At the moment, she is working on the second paragraph, which lays the groundwork for her novel approach by drawing on some of the classic works in each field. She types:
The concept of “deliberate practice” was introduced by Ericsson et al
Taking the cue from the invocation phrase “OK EasyWriter”, the microphone in one of her computing devices wakes up her AI research assistant (AIRA) which accesses her personal bibliographic database. She has been compiling a list of the papers she has been reading, along with annotations. AIRA also has access to her research team’s extended bibliographic database, which holds the citations, papers, research data, and general wisdom accumulated by the core researchers of her team since they set it up in 2016. AIRA also knows what subject-specific databases she normally searches and which papers she has bookmarked, downloaded, read, previously cited, or have cited her. It taps into general online databases like BinGooHoo Academic Scholar for citation trails, recent publications, and a comprehensive overview of the available copies of a given paper, whether through freely available versions online or those licensed by her library. As a fainter signal, AIRA knows what she has commented on in social media channels SnapTwitFaceSlackBook and uses sentiment analysis to determine whether those comments were favourable or snarky.

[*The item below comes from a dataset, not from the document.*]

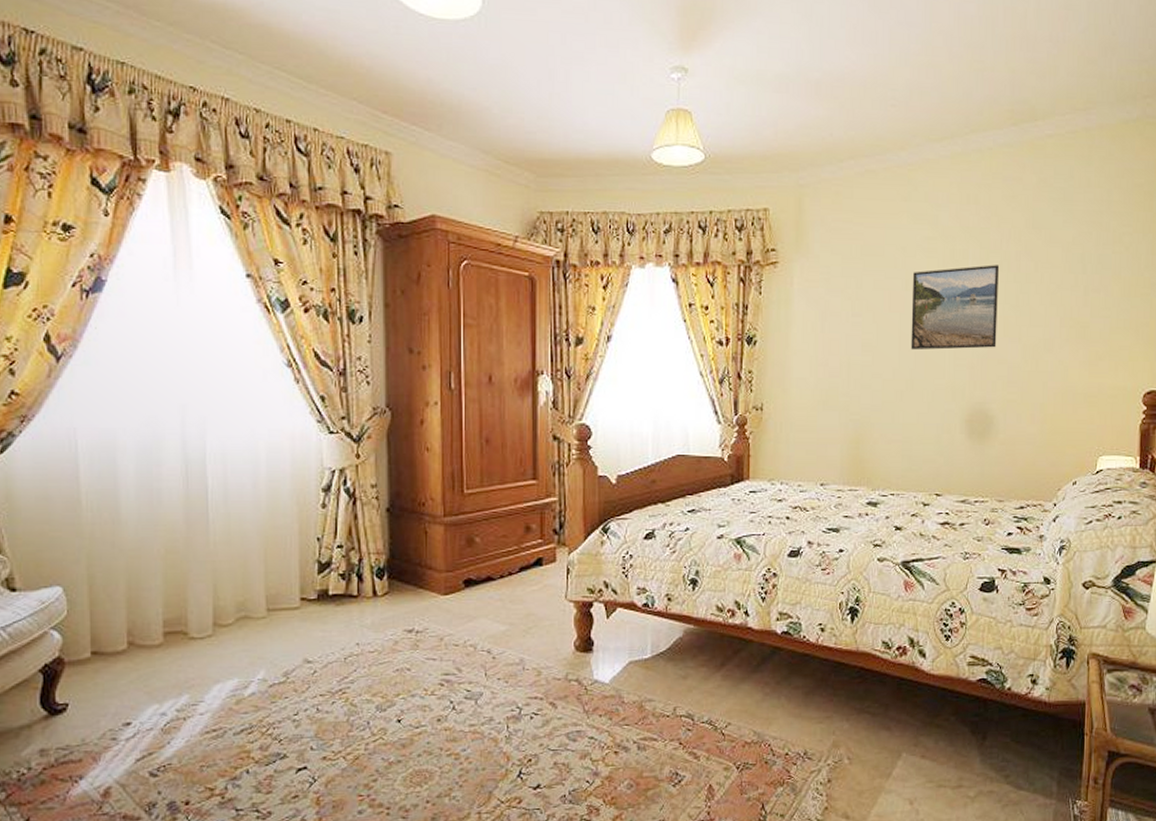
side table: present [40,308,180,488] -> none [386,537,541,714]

LISA hovers over the top entry. The citation information expands to overlay more information, including the abstract, number of citations, and annotations from her own copy of the paper. She clicks the top entry for a 1993 paper.
LISA finishes the quick synopsis of Ericsson’s thesis but wants to show that she is aware of his current thinking. Hovering over the citation again, she checks Ericsson’s recent publications and finds a 2018 entry that is reflecting on the 25th anniversary of his seminal paper. Scanning the abstract, she notes with satisfaction that Ericsson still considers the basic thesis sound and adds the citation to her personal bibliographic database, which displays a green check indicating that a copy of the paper has also been added to her personal reading list from one of the library-licensed or reputable open access sources.
LISA also wants to acknowledge at least the leading critical reaction to the thesis. Hovering over the citation and the “Cited by” list breaks those citations down into rough categories such as “Supportive”, “Critiques”, and “Non-substantive”. Topping the “critiques” list is a 2007 paper by Hill that, according to the abstract, finds no significant correlation between hours of deliberate practice and accomplishments of spelling bee contestants competing in their second language.
LISA then drills into the “critiques” list for Hill’s paper, and finds that the defenders of Ericsson’s thesis have pointed out important limitations to the breadth of Hill’s findings and overly broad assertions. They accept that the lack of correlation holds for rote vocabulary memorization, but point to studies that have repeatedly demonstrated as having a significant impact on skills combining cognitive and physical tasks--such as would be related to LISA’s overall thesis concerning mining-related incidents. LISA adds Hill’s critique to her personal reading list, as well as two of the selected counter-responses.
From a technology perspective, all of the pieces are pretty much in place and just need to be pulled together—Zotero group bibliographies, linked open data, voice recognition, artificial intelligence and agents, and the likes of Google Scholar and Google Doc's ability to provide citations upon demand—and I think most or all of it will inevitably happen. So an interesting aspect to consider is what role we as librarians will play as this comes to pass. I believe one role is to help researchers make the most of the tools that are available; those who adapt and harness the power of these tools have the potential to be much more productive than their peers.